Instruction for the entries that follow: retype exactly the lines from the line with "- Establece una" to the line with "- Elimina todas", both included, and omit all others.

* Collection entries *
--

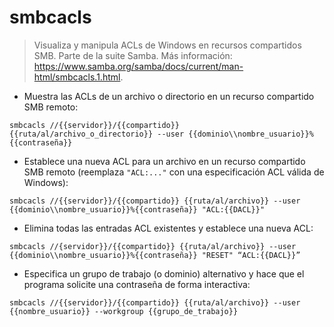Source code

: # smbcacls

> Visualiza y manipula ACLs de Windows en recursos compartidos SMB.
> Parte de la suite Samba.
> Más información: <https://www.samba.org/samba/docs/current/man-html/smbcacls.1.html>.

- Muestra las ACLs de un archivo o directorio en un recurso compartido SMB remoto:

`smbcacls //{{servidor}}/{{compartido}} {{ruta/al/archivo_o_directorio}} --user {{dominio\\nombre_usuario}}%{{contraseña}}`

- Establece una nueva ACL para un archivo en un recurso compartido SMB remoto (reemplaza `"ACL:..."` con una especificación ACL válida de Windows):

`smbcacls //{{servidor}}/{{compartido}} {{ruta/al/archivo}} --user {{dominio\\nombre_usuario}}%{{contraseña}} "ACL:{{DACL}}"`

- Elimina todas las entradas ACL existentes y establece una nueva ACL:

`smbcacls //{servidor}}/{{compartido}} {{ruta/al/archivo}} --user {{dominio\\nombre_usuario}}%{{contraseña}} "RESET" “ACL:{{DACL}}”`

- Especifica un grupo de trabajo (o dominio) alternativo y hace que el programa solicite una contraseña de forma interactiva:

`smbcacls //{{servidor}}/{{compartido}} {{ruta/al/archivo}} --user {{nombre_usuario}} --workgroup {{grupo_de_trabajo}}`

--

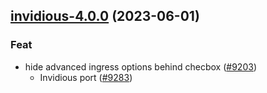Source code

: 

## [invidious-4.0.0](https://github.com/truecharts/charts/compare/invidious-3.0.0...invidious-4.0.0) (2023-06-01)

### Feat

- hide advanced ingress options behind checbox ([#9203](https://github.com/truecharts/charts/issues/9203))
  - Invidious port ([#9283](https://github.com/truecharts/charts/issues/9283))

--

* Expected answer *
- Establece una nueva ACL para un archivo en un recurso compartido SMB remoto (reemplaza `"ACL:..."` con una especificación ACL válida de Windows):

`smbcacls //{{servidor}}/{{compartido}} {{ruta/al/archivo}} --user {{dominio\\nombre_usuario}}%{{contraseña}} "ACL:{{DACL}}"`

- Elimina todas las entradas ACL existentes y establece una nueva ACL:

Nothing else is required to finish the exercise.